** Opening Supplied material block **
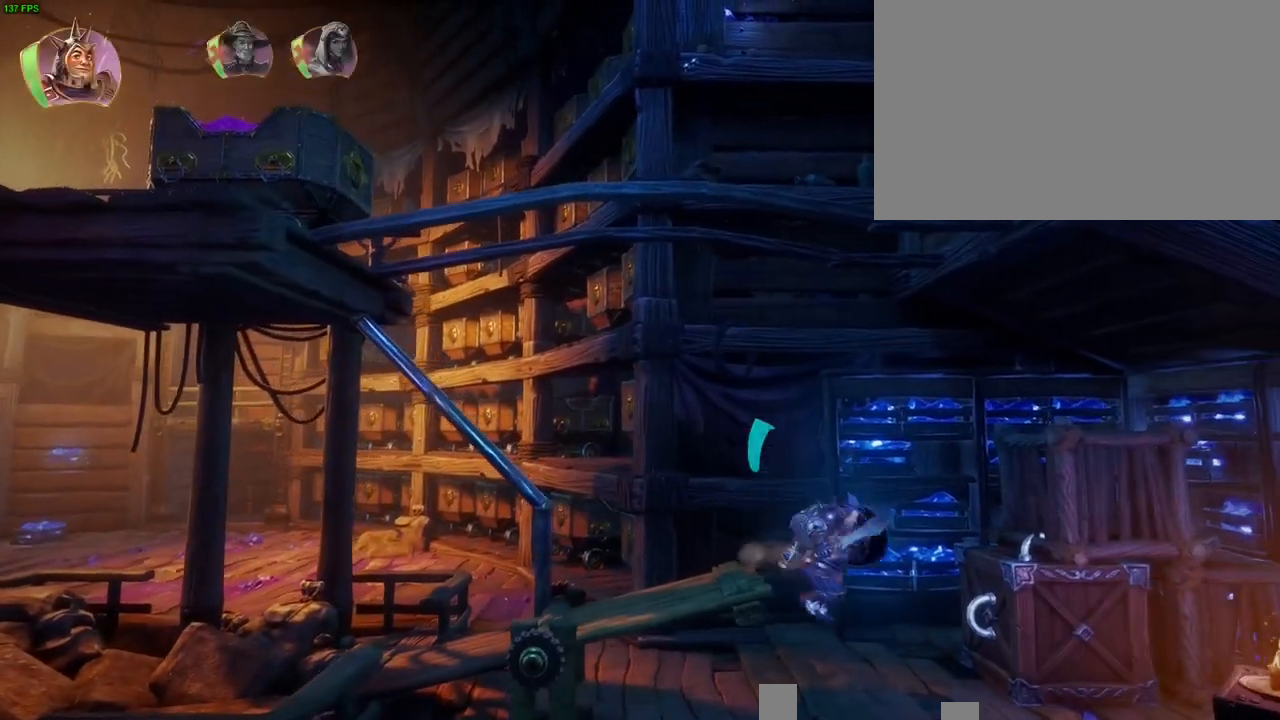
{"dt_ms": 500, "buttons": [], "left_stick": "right", "right_stick": "center", "button_events": [[217, "SQUARE", "down"], [300, "CROSS", "up"], [417, "SQUARE", "up"]]}
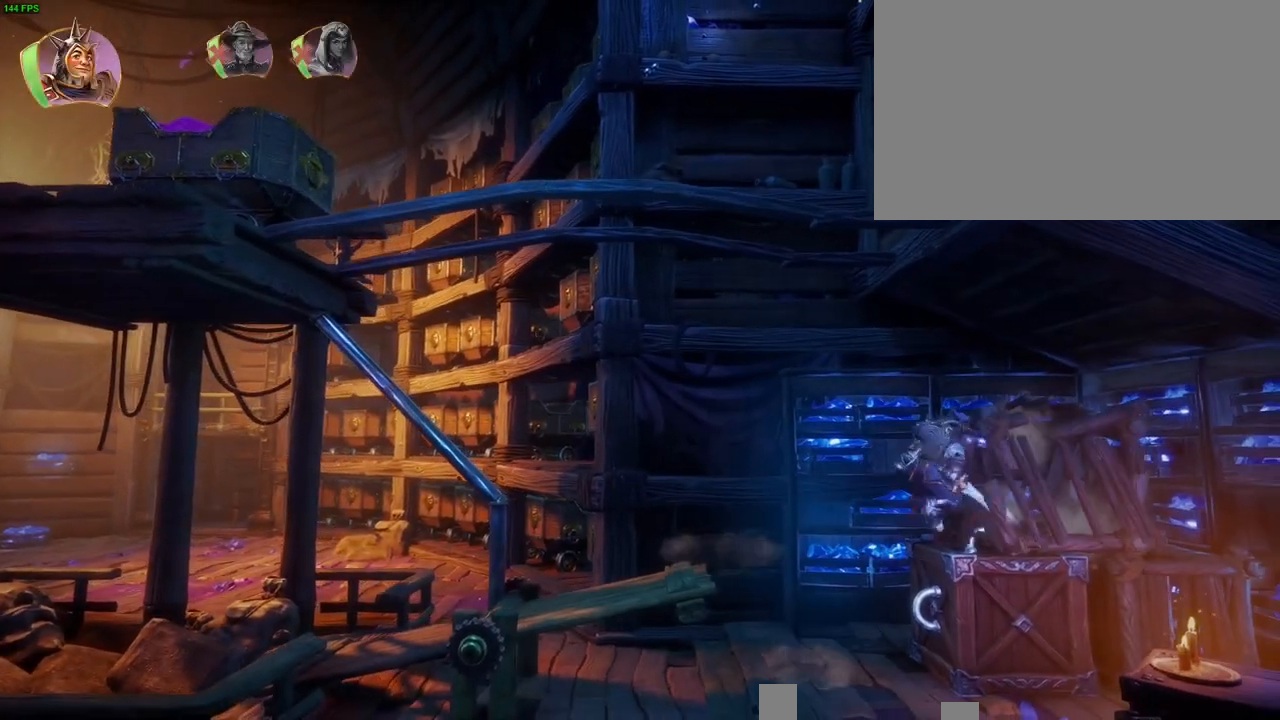
{"dt_ms": 500, "buttons": ["CIRCLE"], "left_stick": "right", "right_stick": "center", "button_events": [[67, "CROSS", "down"], [250, "CROSS", "up"], [483, "CIRCLE", "down"]]}
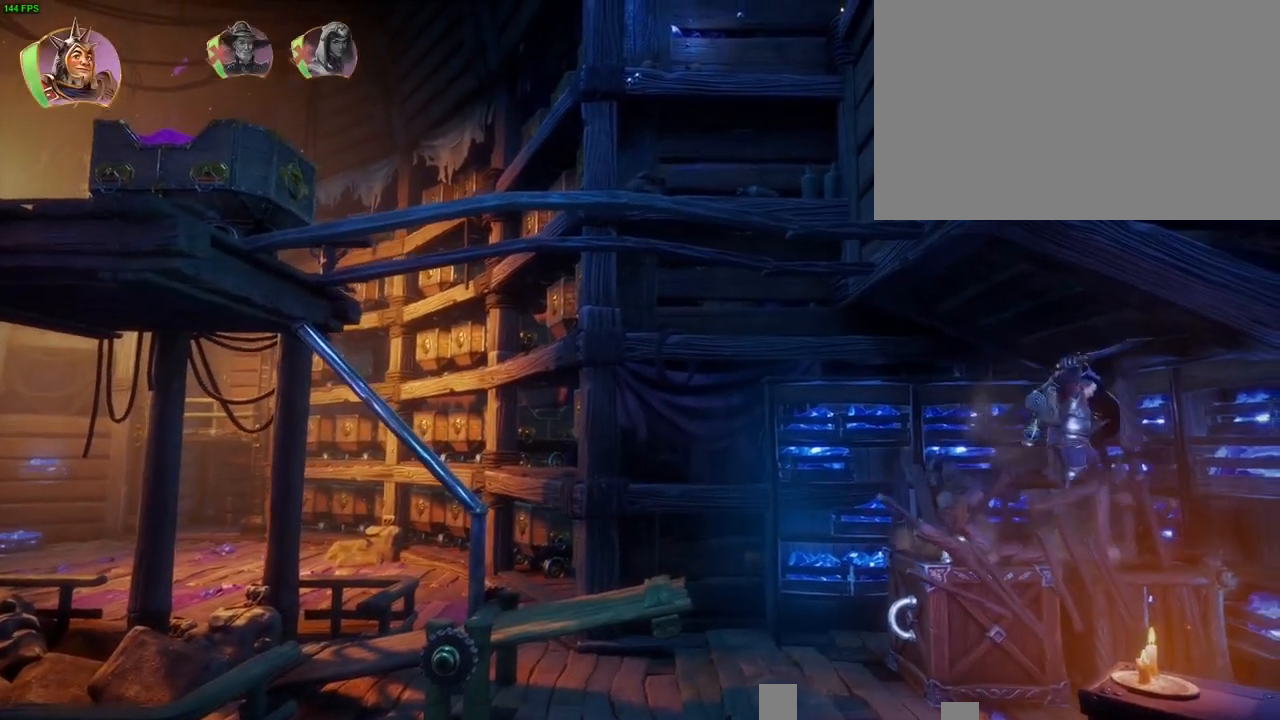
{"dt_ms": 500, "buttons": ["TRIANGLE"], "left_stick": "center", "right_stick": "center", "button_events": [[83, "CIRCLE", "up"], [467, "TRIANGLE", "down"]]}
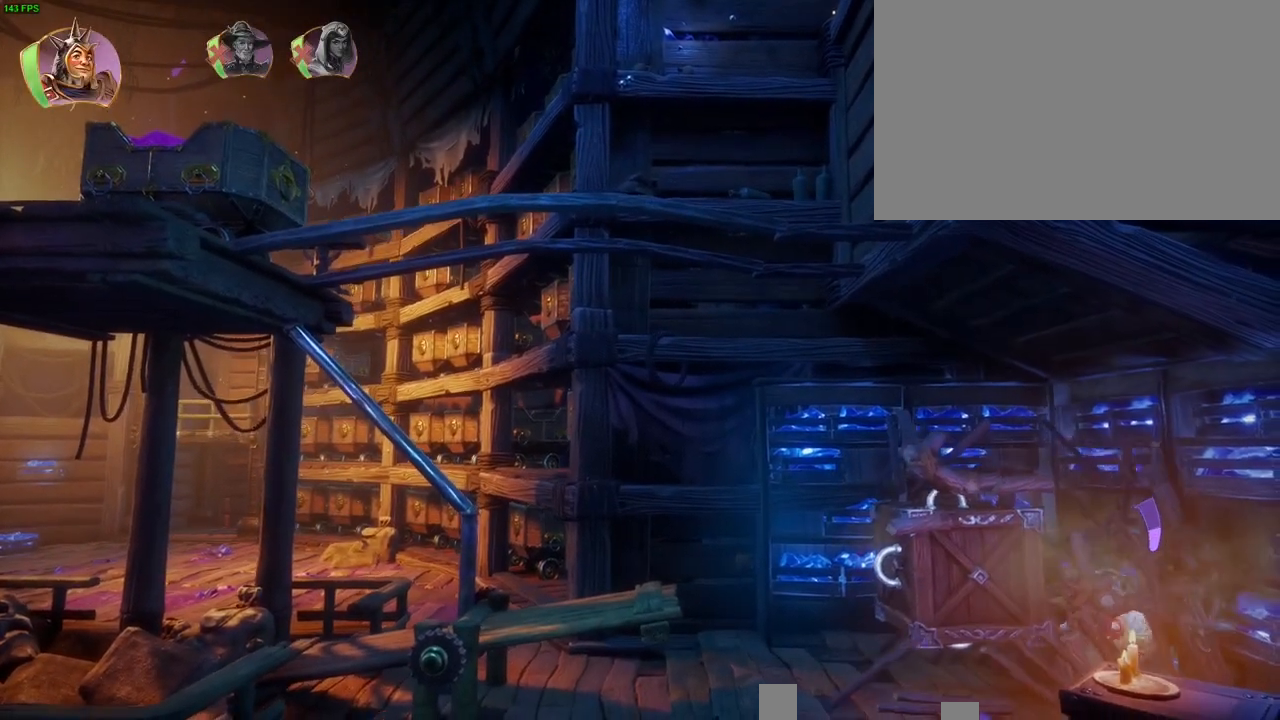
{"dt_ms": 500, "buttons": [], "left_stick": "down-left", "right_stick": "center", "button_events": [[67, "TRIANGLE", "up"]]}
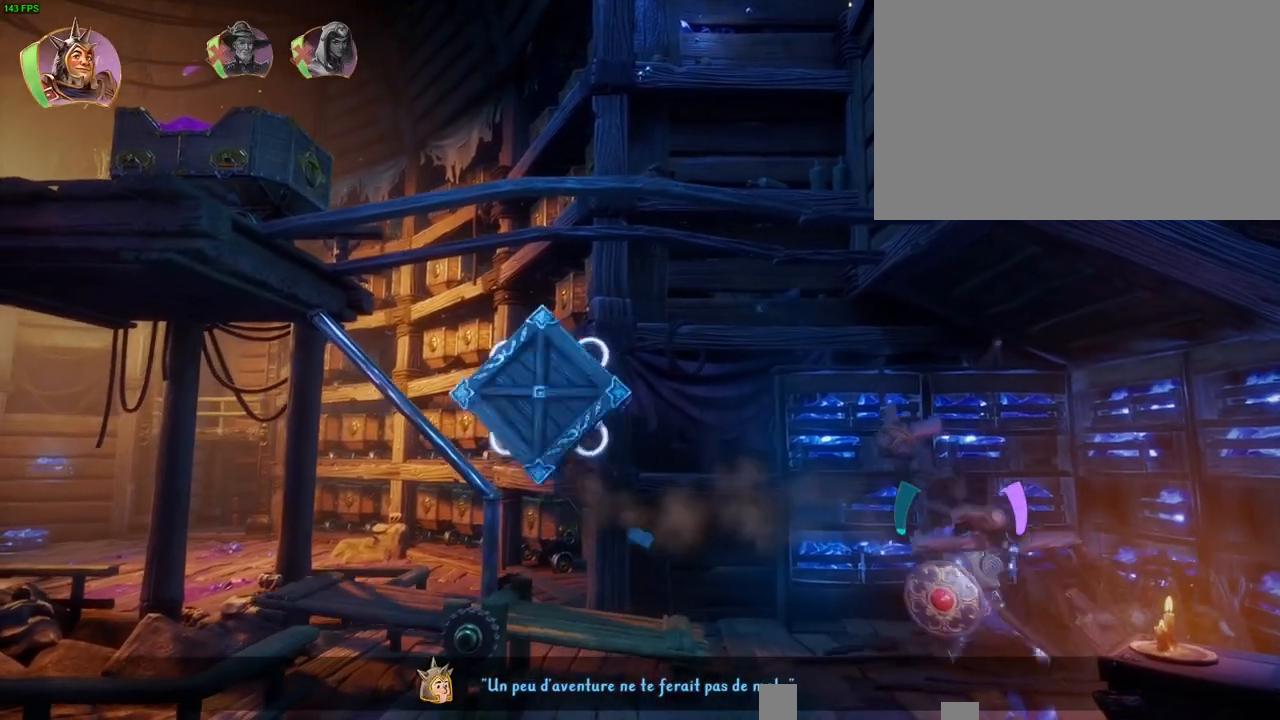
{"dt_ms": 500, "buttons": [], "left_stick": "right", "right_stick": "center", "button_events": [[83, "CROSS", "down"], [267, "CROSS", "up"]]}
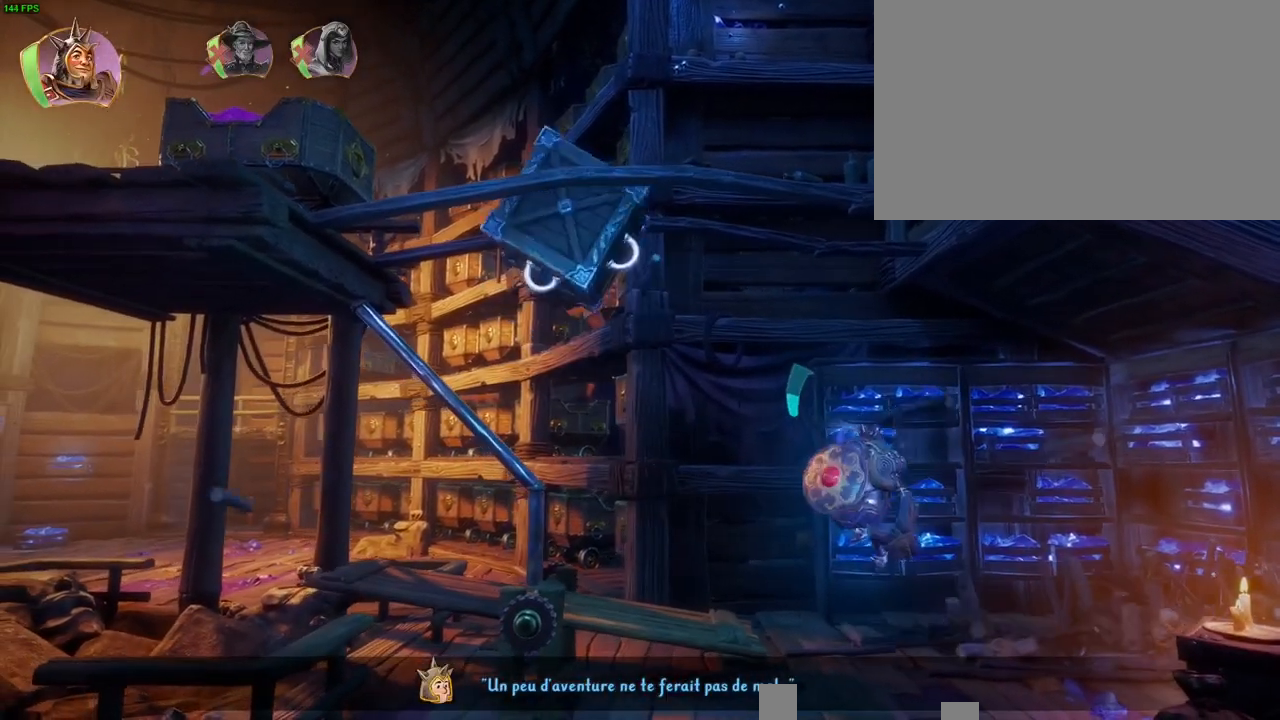
{"dt_ms": 500, "buttons": [], "left_stick": "left", "right_stick": "center", "button_events": []}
** Closing Supplied material block **
What you are asked to do :: Please determine how many lines of the listing above include the word "down" and state only that number.

Solution :: 5